For those who would like to indulge in the goodness of a healthy & raw alternative to key lime pie or for a fun twist on a pudding… DO try this at home.

Key Lime Pudding:

4 ripe avocados
1/2 cup lime juice (plus 1 tbsp for stronger lime flavor)
~ 1 TBSP lime zest
1/2 cup raw honey
1/2 cup cold-pressed virgin coconut oil, melted
pinch of celtic salt

Blend well on high in a blender or food processor. Eat right away, chill if desired for later, or use as a pie filling for key lime pie.

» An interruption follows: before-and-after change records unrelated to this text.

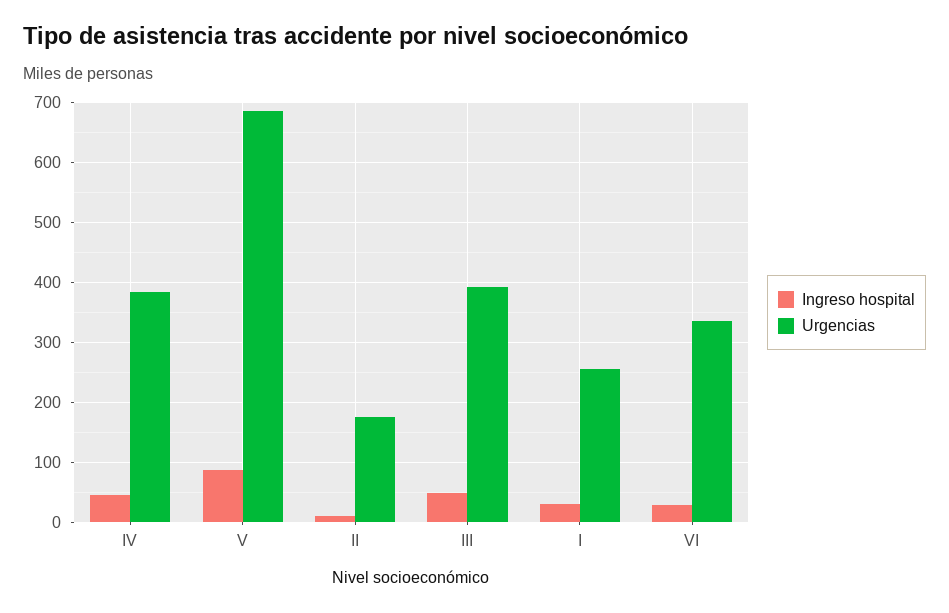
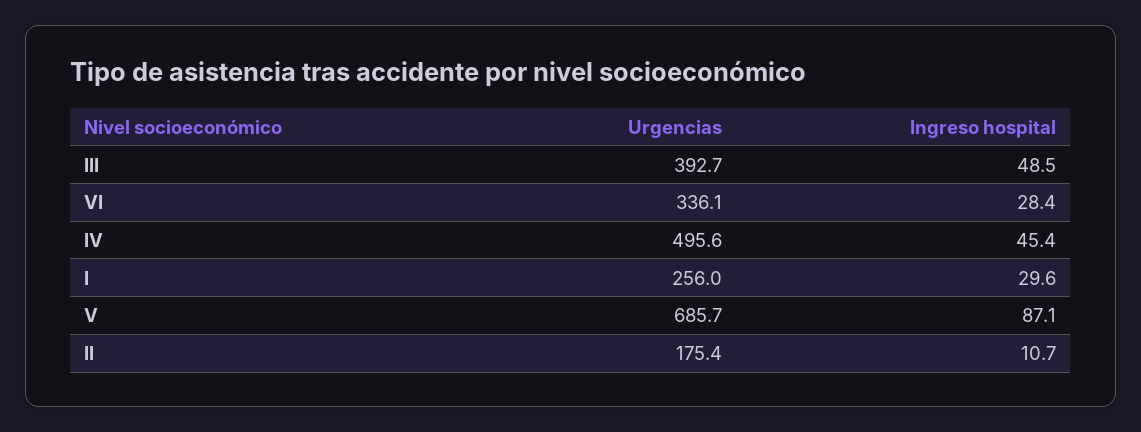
  {
    "Ingreso hospital": {
      "IV": 45.4,
      "V": 87.1,
      "II": 10.7,
      "III": 48.5,
      "I": 29.6,
      "VI": 28.4
    },
    "Urgencias": {
-     "IV": 380,
+     "IV": 495.6,
      "V": 685.7,
      "II": 175.4,
      "III": 392.7,
      "I": 256,
      "VI": 336.1
    }
  }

Top with crushed macadamia nuts or shredded coconut for something extra. & enjoy enjoy enjoy!

>Chocolate Creations

>My friend Heather and I decided to try and replicate raw & fine chocolates cacao & coconut chunky bonbon a couple weeks ago. We figured we could just throw some ingredients in a double broiler and see what turned out. Our first batch we put way too much cacao powder in and no sweetener… and cooked a few seconds too long. What we got was a very bitter and flavorless fudge like consistency. Quite unpalatable. To save the chocolate we just rolled it around some dates… edible but not great.

The next batch we melted roughly 1/2 cup of coconut oil on low. Once the oil completely melted we kept adding cacao powder until we felt it reached a decent fudge texture. We then added 1/4 cup coconut nectar, a touch of sea salt, and some stevia. Careful not to let it burn this time, we poured it into a pyrex dish and let it cool in the freezer for a few minutes. I wish I had pictures to share but I ate it all :) whooops. This one was really, really good.

Today I tried two more batches. I followed a recipe I found online for bark and also tried to replicate what Heather and I did. I ended up trying them later on this evening and… gross! It was really bad. And it must be really bad for me not to eat it. Tomorrow I’m going to have to throw it all back in the double boiler and add some stevia and coconut nectar. I’ll be sure to share the recipe that actually tastes good accompanied with photos tomorrow.

>Lemon Coconut Bars

>These had even my Dad raving. I have to say they are superb. What’s not to love about something so quick, simple, and delicious.

Raw Lemon Coconut Bars:

1 cup almonds
1 1/2 cup pitted dates (recommend Medjool)
1 cup dried, shredded coconut
2 TBSP lemon juice
zest of 1 lemon
~1 tsp vanilla extract or seeds of one vanilla bean
1/4 salt

Chop almonds in food processor into small pieces. Use the “flour around the edges of the container to dust the bottom of a 8″ or 9” glass baking dish.
Add remaining ingredients and process until well combined.
Press into the dish and cover with wax paper.
Refrigerate for a couple hours or overnight. Cut into squares to serve.